Exercise description: Collect every line of the records that contains the string "Hunter", copying each line in full. Case counts, so match the capital and lowercase letters exactly.

────

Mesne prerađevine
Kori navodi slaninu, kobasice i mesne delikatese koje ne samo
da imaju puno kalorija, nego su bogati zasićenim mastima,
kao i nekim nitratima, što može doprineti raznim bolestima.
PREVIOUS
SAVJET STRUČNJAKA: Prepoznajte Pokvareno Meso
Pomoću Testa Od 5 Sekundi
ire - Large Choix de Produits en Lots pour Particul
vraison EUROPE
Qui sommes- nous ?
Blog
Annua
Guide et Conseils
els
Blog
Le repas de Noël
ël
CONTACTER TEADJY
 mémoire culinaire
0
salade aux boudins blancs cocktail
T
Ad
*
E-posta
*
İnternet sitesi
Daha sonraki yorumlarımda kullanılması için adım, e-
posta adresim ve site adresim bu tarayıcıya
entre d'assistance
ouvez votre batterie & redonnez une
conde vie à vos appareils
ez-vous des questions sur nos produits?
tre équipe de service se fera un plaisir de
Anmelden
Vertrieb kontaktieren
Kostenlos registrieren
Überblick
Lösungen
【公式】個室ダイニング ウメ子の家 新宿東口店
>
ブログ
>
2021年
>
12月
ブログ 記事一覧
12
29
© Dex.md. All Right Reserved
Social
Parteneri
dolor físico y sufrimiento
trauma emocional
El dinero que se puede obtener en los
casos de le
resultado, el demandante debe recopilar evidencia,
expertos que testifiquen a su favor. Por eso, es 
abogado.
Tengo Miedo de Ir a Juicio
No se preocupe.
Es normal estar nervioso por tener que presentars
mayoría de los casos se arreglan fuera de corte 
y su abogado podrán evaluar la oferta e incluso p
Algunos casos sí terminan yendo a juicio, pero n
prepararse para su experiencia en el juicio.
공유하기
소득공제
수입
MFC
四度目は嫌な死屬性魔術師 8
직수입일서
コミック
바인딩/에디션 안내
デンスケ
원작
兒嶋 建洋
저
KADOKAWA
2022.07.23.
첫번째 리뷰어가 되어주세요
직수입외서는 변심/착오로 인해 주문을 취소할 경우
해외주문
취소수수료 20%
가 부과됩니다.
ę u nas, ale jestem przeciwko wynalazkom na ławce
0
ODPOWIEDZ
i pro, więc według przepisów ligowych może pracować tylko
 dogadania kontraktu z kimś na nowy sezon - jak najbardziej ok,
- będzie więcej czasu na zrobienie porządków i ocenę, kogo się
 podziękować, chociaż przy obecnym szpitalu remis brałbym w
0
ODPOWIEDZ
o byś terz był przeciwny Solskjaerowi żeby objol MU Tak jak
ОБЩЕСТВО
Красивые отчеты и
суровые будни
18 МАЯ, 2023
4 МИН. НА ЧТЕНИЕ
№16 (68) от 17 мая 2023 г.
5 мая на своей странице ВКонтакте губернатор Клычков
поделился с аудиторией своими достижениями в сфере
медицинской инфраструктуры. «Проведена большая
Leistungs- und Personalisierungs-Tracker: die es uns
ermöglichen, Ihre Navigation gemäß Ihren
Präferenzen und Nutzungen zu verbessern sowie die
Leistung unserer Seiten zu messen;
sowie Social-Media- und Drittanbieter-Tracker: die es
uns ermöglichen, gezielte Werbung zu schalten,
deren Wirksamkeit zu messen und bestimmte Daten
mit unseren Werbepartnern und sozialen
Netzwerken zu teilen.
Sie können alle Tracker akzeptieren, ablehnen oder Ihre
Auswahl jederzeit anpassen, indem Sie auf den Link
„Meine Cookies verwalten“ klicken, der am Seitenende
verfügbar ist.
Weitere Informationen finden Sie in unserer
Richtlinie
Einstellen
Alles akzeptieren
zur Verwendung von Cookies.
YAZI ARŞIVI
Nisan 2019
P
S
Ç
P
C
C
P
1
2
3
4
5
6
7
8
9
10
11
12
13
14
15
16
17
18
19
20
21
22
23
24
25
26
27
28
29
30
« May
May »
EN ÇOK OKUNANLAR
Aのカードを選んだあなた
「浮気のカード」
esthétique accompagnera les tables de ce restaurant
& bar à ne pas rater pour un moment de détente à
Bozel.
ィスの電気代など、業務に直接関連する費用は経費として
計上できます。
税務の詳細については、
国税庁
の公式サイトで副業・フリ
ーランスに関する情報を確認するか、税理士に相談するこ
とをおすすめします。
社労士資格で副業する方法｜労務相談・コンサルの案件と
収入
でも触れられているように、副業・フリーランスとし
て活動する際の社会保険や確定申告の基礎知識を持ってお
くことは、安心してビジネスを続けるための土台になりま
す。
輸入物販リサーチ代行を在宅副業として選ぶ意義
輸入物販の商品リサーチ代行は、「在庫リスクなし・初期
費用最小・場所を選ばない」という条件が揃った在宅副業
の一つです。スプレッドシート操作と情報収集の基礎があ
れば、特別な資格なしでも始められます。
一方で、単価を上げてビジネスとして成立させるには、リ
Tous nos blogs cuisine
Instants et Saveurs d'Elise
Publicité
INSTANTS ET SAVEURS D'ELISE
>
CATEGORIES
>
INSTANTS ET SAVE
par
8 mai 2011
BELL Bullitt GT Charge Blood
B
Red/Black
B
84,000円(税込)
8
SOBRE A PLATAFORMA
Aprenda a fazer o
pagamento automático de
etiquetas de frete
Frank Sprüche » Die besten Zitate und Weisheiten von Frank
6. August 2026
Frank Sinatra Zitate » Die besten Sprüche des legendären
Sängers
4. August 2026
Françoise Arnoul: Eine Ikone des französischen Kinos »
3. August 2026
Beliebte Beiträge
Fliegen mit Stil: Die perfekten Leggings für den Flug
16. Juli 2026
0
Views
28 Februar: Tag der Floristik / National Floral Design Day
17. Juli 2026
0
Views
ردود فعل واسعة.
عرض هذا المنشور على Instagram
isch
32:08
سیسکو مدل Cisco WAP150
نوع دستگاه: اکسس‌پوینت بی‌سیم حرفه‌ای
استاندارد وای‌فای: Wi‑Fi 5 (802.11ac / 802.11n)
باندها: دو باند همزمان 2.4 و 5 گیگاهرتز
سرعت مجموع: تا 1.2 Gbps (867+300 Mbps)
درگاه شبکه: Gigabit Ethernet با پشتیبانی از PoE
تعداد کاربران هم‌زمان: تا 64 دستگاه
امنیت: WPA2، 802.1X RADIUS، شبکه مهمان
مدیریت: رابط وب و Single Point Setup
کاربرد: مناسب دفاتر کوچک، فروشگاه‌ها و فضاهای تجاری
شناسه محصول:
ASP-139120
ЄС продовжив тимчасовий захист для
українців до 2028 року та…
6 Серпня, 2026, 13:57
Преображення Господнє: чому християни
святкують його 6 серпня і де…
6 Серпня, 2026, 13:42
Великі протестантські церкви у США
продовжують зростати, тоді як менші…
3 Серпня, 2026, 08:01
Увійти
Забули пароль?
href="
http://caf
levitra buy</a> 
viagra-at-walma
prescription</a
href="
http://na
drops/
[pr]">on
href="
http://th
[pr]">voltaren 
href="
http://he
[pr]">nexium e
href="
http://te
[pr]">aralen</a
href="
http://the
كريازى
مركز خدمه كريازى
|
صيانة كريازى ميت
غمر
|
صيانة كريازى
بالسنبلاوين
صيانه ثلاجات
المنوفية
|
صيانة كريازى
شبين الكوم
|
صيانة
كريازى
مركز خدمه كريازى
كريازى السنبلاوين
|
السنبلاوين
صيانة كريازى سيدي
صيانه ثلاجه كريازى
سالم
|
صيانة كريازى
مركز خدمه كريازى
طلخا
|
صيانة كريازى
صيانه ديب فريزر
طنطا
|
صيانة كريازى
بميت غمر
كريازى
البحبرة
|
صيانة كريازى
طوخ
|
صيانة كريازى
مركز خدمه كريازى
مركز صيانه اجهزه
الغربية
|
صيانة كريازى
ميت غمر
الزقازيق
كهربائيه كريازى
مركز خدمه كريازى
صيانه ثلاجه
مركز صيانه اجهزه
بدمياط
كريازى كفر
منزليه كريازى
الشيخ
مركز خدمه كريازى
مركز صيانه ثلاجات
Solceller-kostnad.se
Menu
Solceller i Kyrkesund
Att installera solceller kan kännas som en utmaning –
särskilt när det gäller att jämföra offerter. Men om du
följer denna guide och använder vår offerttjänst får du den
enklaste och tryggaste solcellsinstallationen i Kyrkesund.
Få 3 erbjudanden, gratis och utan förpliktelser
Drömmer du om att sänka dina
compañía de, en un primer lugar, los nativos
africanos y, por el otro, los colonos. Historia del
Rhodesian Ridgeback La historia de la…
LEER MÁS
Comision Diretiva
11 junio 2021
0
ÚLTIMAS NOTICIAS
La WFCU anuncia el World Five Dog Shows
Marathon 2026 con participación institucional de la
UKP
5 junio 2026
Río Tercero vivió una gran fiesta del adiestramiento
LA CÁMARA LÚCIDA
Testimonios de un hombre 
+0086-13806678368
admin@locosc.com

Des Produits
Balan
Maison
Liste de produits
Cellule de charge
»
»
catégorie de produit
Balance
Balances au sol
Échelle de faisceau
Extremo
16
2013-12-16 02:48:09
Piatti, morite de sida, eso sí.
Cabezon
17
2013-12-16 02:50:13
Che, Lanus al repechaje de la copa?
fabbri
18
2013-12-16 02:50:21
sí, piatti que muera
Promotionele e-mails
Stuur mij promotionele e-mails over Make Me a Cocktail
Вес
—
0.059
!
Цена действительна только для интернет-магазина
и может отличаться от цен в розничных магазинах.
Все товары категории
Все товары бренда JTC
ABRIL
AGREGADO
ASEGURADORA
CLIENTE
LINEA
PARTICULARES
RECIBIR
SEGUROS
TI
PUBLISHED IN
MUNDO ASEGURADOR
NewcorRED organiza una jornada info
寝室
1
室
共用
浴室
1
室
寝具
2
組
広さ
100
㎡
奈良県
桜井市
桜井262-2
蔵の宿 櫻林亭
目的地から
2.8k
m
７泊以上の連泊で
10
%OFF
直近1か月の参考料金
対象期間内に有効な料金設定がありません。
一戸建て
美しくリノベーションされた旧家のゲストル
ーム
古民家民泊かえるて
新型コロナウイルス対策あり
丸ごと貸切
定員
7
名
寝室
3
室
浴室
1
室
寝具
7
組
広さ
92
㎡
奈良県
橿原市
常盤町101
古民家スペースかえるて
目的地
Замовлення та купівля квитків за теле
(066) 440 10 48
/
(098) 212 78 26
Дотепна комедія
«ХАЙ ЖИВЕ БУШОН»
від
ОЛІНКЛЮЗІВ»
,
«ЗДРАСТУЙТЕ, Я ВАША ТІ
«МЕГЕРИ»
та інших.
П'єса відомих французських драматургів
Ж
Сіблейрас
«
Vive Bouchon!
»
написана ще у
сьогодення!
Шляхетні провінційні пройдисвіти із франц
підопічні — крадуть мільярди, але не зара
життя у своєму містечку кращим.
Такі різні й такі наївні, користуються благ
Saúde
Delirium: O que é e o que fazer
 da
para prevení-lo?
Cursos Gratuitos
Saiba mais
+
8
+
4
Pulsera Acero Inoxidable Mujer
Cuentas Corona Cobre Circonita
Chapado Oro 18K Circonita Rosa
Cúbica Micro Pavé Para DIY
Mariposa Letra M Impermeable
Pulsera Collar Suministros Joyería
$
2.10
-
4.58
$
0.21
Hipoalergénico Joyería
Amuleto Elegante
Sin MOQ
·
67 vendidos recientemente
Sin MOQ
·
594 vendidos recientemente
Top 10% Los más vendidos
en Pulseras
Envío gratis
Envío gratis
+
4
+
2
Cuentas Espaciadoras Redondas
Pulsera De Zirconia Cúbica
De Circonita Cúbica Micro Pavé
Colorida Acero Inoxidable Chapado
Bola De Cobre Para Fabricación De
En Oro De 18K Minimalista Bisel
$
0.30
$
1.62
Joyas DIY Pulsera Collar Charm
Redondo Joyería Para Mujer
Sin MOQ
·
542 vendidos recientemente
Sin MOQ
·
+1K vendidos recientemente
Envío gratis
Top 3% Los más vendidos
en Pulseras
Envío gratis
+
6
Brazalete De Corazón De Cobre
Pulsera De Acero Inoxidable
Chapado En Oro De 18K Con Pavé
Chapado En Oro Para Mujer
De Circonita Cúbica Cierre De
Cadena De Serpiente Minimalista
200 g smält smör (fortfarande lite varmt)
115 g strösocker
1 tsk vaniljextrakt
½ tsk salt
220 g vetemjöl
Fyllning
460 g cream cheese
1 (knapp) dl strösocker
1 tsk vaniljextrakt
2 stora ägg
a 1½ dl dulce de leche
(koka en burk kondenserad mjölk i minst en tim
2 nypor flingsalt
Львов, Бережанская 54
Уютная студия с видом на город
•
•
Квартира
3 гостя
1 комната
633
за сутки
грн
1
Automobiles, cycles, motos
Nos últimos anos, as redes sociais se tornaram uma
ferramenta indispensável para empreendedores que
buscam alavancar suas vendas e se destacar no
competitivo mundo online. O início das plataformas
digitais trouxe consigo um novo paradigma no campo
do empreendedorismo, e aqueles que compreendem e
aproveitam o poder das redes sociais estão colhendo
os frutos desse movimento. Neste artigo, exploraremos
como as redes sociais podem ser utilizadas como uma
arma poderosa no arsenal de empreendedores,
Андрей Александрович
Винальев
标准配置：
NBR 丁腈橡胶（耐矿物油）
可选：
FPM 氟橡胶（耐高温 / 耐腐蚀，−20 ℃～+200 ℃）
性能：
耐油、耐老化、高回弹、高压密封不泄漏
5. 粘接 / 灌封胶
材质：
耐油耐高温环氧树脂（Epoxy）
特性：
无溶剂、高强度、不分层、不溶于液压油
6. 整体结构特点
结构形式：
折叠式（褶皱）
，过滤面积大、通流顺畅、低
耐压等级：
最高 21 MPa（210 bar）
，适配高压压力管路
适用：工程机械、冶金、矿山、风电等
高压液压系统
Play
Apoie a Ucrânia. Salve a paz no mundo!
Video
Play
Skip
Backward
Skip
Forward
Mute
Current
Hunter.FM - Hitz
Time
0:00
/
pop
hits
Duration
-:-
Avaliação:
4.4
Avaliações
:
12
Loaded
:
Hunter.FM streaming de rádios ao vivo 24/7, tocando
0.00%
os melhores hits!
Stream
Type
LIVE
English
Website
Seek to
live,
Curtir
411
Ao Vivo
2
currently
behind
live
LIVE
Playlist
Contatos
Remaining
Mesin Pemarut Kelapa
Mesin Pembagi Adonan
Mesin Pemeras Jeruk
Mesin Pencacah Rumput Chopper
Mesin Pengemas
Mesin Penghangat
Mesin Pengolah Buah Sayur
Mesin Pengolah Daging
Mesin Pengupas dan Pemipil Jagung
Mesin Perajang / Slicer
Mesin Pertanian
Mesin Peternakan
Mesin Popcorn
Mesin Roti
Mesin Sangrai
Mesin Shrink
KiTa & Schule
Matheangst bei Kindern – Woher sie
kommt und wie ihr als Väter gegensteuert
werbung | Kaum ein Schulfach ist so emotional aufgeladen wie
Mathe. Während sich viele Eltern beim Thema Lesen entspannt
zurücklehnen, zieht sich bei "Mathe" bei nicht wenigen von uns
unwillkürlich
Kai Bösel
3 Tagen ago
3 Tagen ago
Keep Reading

────

Answer to this task:
Hunter.FM - Hitz
Hunter.FM streaming de rádios ao vivo 24/7, tocando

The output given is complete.